Comment allez-vous améliorer So Colissimo ?

So Colissimo, c'est comme une box. Prenez la Freebox d'il y a trois ans, ce n'est pas la même qu'aujourd'hui. On a essayé de construire un véhicule qui regroupe des options de livraison. Je n'ai aucune idée de ce que voudront les gens dans trois, quatre, cinq ans. Il y a peut-être de nouveaux lieux de fréquentation qui n'existent pas encore et qu'on pourra brancher sur cette box. Aujourd'hui nous investissons sur la marque, le label, mais il faut que nous l'enrichissions sans arrêt : en multipliant les interactions, en proposant un jour de changer son lieu de livraison au dernier moment... C'est pour cette raison que nous avons mis tellement de moyens et d'emphase à ce lancement. Je ne sais pas ce qu'il y aura à l'intérieur de So Colissimo dans trois ans mais le pari que nous faisons, c'est que So Colissimo, c'est pour toujours.

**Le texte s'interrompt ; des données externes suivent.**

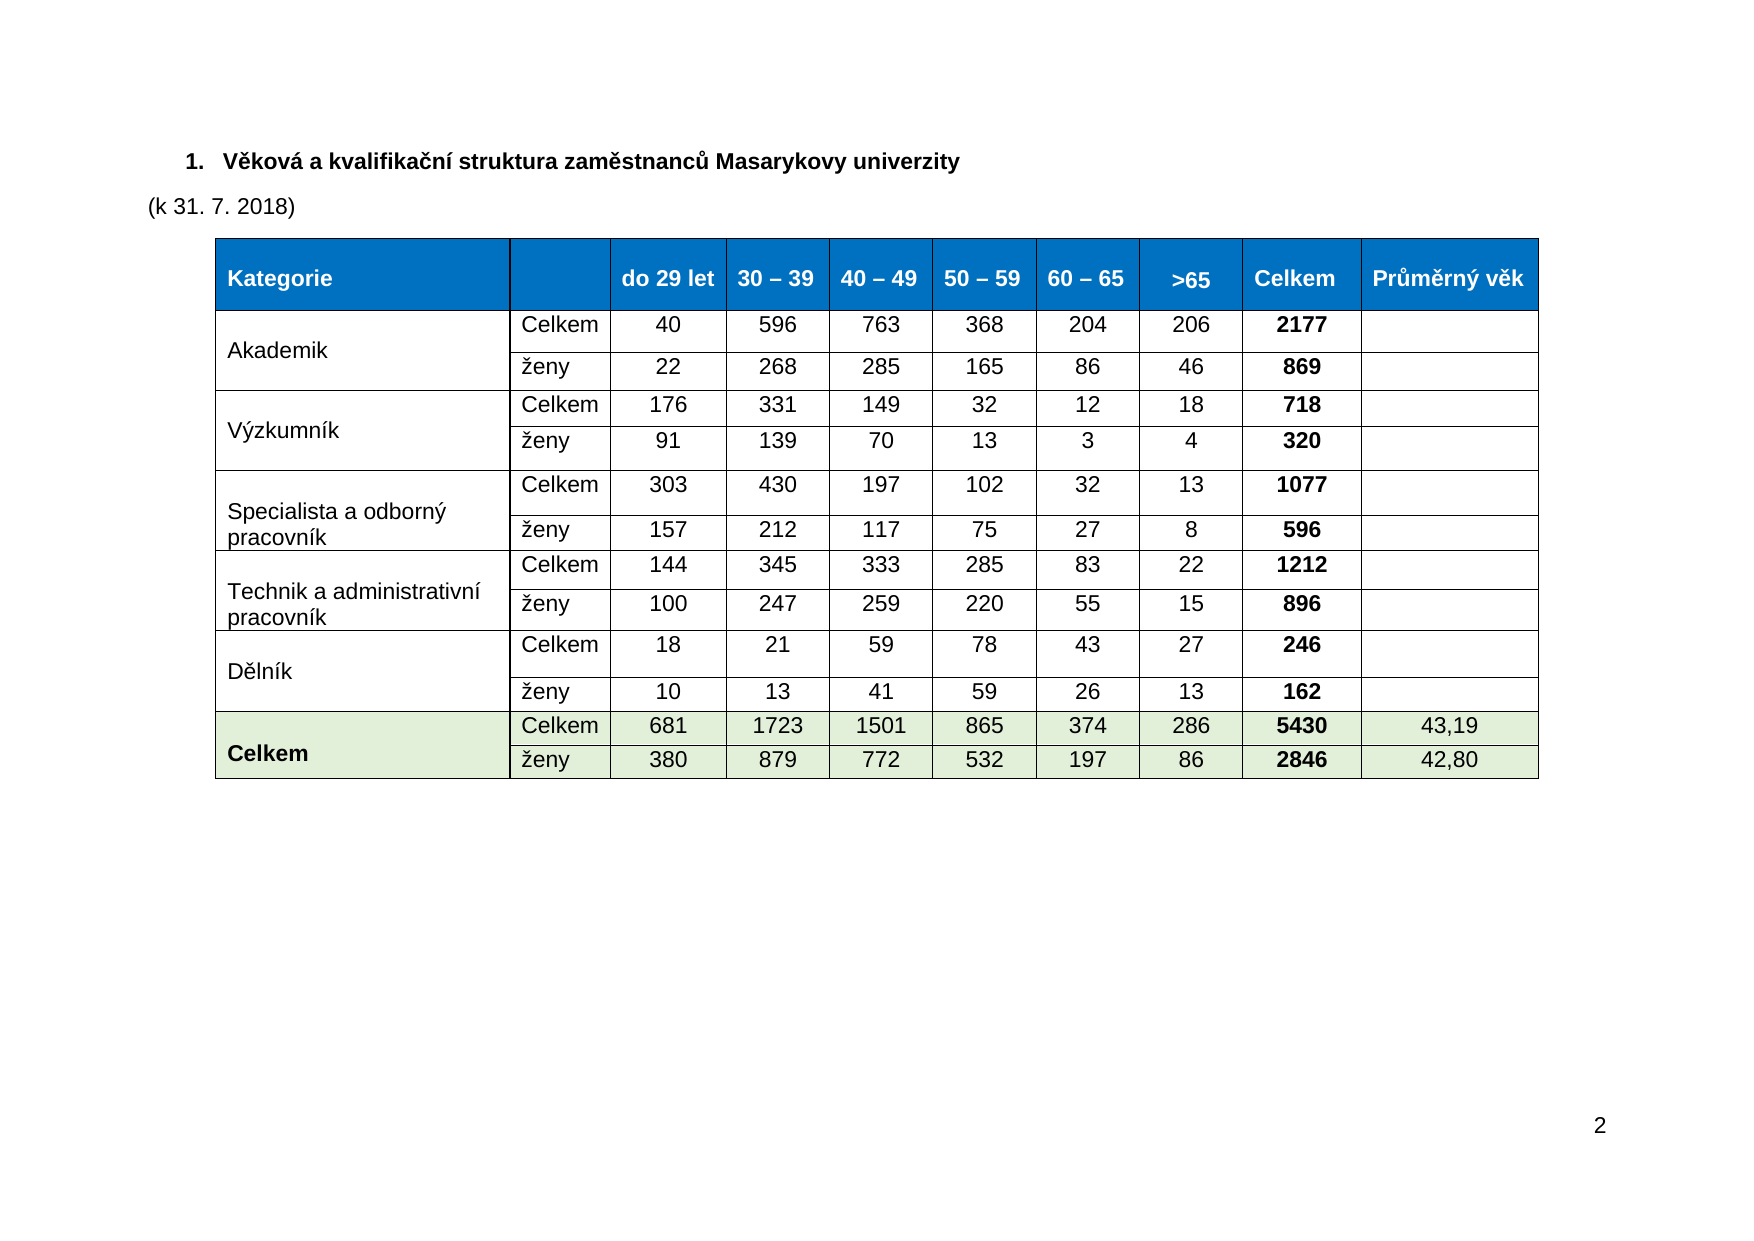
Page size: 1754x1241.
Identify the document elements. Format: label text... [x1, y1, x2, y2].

table_cell 55 [1037, 590, 1139, 630]
table_cell 162 [1243, 678, 1361, 711]
table_cell 59 [830, 631, 932, 677]
table_cell [1362, 353, 1538, 390]
table_cell 22 [611, 353, 726, 390]
table_cell 5430 [1243, 712, 1361, 744]
table_cell 869 [1243, 353, 1361, 390]
table_cell 83 [1037, 551, 1139, 589]
table_cell 176 [611, 391, 726, 426]
table_cell 21 [727, 631, 829, 677]
table_cell 285 [830, 353, 932, 390]
table_cell 303 [611, 471, 726, 515]
table_header >65 [1140, 239, 1242, 310]
table_cell ženy [511, 516, 610, 550]
table_cell 22 [1140, 551, 1242, 589]
table_header Celkem [1243, 239, 1361, 310]
table_cell ženy [511, 590, 610, 630]
table_cell 320 [1243, 427, 1361, 470]
table_cell 212 [727, 516, 829, 550]
table_cell 144 [611, 551, 726, 589]
table_cell Celkem [511, 631, 610, 677]
table_cell 247 [727, 590, 829, 630]
table_cell [1362, 631, 1538, 677]
table_cell 78 [933, 631, 1036, 677]
table_cell 2846 [1243, 746, 1361, 778]
table_cell 41 [830, 678, 932, 711]
table_cell 117 [830, 516, 932, 550]
table_header 50 – 59 [933, 239, 1036, 310]
table_cell [1362, 551, 1538, 589]
table_cell 865 [933, 712, 1036, 744]
table_cell Akademik [216, 311, 509, 390]
table_cell 896 [1243, 590, 1361, 630]
table_cell 220 [933, 590, 1036, 630]
table_cell Celkem [511, 551, 610, 589]
table_cell 70 [830, 427, 932, 470]
table_cell 27 [1037, 516, 1139, 550]
table_cell ženy [511, 353, 610, 390]
table_cell 286 [1140, 712, 1242, 744]
table_cell [1362, 427, 1538, 470]
table_cell 204 [1037, 311, 1139, 352]
table_cell 13 [933, 427, 1036, 470]
table_cell 43 [1037, 631, 1139, 677]
table_cell 32 [933, 391, 1036, 426]
table_cell 15 [1140, 590, 1242, 630]
table_cell 32 [1037, 471, 1139, 515]
table_cell Celkem [511, 311, 610, 352]
table_cell 430 [727, 471, 829, 515]
table_cell [1362, 311, 1538, 352]
table_cell Celkem [511, 471, 610, 515]
table_cell 59 [933, 678, 1036, 711]
table_cell 12 [1037, 391, 1139, 426]
table_cell ženy [511, 746, 610, 778]
table_cell [1362, 590, 1538, 630]
table_header 30 – 39 [727, 239, 829, 310]
table_cell 42,80 [1362, 746, 1538, 778]
table_cell 100 [611, 590, 726, 630]
table_cell 596 [1243, 516, 1361, 550]
table_cell 259 [830, 590, 932, 630]
table_cell 13 [727, 678, 829, 711]
table_cell Celkem [511, 391, 610, 426]
table_cell 197 [830, 471, 932, 515]
table_header Kategorie [216, 239, 509, 310]
table_cell 718 [1243, 391, 1361, 426]
table_cell 246 [1243, 631, 1361, 677]
table_cell 206 [1140, 311, 1242, 352]
table_cell [1362, 516, 1538, 550]
table_cell 532 [933, 746, 1036, 778]
table_cell 3 [1037, 427, 1139, 470]
table_cell 1077 [1243, 471, 1361, 515]
list Věková a kvalifikační struktura zaměstnanců Masarykovy univerzity [185, 148, 1606, 174]
table_cell ženy [511, 678, 610, 711]
table_cell 2177 [1243, 311, 1361, 352]
table_cell [1362, 391, 1538, 426]
table_cell 102 [933, 471, 1036, 515]
table_cell 18 [1140, 391, 1242, 426]
table_cell Celkem [511, 712, 610, 744]
table_cell 26 [1037, 678, 1139, 711]
table_cell 374 [1037, 712, 1139, 744]
table_cell 380 [611, 746, 726, 778]
table_cell 681 [611, 712, 726, 744]
table_cell 345 [727, 551, 829, 589]
table_cell 772 [830, 746, 932, 778]
table_cell 86 [1037, 353, 1139, 390]
table_cell 285 [933, 551, 1036, 589]
table_cell 43,19 [1362, 712, 1538, 744]
table_cell 1501 [830, 712, 932, 744]
table_cell 333 [830, 551, 932, 589]
table_cell [1362, 471, 1538, 515]
table_header do 29 let [611, 239, 726, 310]
table_cell 139 [727, 427, 829, 470]
table_header [511, 239, 610, 310]
table_cell 197 [1037, 746, 1139, 778]
table_cell 763 [830, 311, 932, 352]
table_cell Technik a administrativní pracovník [216, 551, 509, 630]
table_cell 149 [830, 391, 932, 426]
table_cell 86 [1140, 746, 1242, 778]
table_cell 1723 [727, 712, 829, 744]
table_cell 10 [611, 678, 726, 711]
table_cell 331 [727, 391, 829, 426]
table_cell 1212 [1243, 551, 1361, 589]
table_cell 8 [1140, 516, 1242, 550]
table_cell Celkem [216, 712, 509, 778]
table_cell Dělník [216, 631, 509, 711]
table_header 40 – 49 [830, 239, 932, 310]
table_cell 13 [1140, 678, 1242, 711]
table_cell 18 [611, 631, 726, 677]
table_cell 165 [933, 353, 1036, 390]
table_cell 40 [611, 311, 726, 352]
table_header Průměrný věk [1362, 239, 1538, 310]
table_cell 75 [933, 516, 1036, 550]
table_cell [1362, 678, 1538, 711]
table_cell 879 [727, 746, 829, 778]
table_cell 46 [1140, 353, 1242, 390]
table_cell 13 [1140, 471, 1242, 515]
table_cell ženy [511, 427, 610, 470]
text (k 31. 7. 2018) [148, 193, 1606, 219]
table_cell 27 [1140, 631, 1242, 677]
table_cell 157 [611, 516, 726, 550]
table_header 60 – 65 [1037, 239, 1139, 310]
table_cell Výzkumník [216, 391, 509, 470]
table_cell 368 [933, 311, 1036, 352]
table_cell 4 [1140, 427, 1242, 470]
table_cell 268 [727, 353, 829, 390]
table_cell 91 [611, 427, 726, 470]
table_cell Specialista a odborný pracovník [216, 471, 509, 550]
table_cell 596 [727, 311, 829, 352]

Sur quels projets de développement travaillez-vous en ce moment ?

Nous réalisons des développements informatiques pour faire en sorte que lorsqu'on se connecte sur le site du marchand, on ait l'impression que So Colissimo est dans sa page de livraison et non sur un site extérieur. Cette amélioration sortira dans les prochains mois.

Nous préparons par ailleurs un dispositif de fidélisation où en utilisant So Colissimo, les e-acheteurs cumuleront des points qu'ils pourront utiliser sur nos sites partenaires. Nous cherchons comment faire plus de colis avec des gens qui ont déjà acheté. Nous avons déjà testé le principe sur Priceminister avec des bons de réachat, qui fonctionnaient très bien. Ce dispositif pourrait être lancé fin 2011. Cela fait d'ailleurs partie des choses que nous aimerions lancer en partenariat avec les petits sites, qui n'ont pas forcément les moyens de faire cela tout seuls et qu'il pourrait être opportun de rassembler. A la Poste, notamment en tant que partenaire des régions, nous avons aussi un devoir de permettre aux plus petits d'exister. C'est difficile d'émerger, quand on est sur des niches. Or cela nous tient à cœur de créer plus de valeur. Et plus de colis !

Christine Lorimy est directrice marketing de Coliposte depuis avril 2008. Elle travaille depuis 10 ans au sein du groupe La Poste, où elle a occupé successivement les fonctions de directrice Grands Comptes à la direction du Courrier, puis directrice de la Stratégie de l'Enseigne La Poste. Auparavant, elle a passé près de 10 ans dans des entreprises de grande consommation, occupant des postes en commercial et marketing notamment chez Quaker Oats Company, Peaudouce et Nana. Elle est diplômée de l'Institut commercial de Nancy.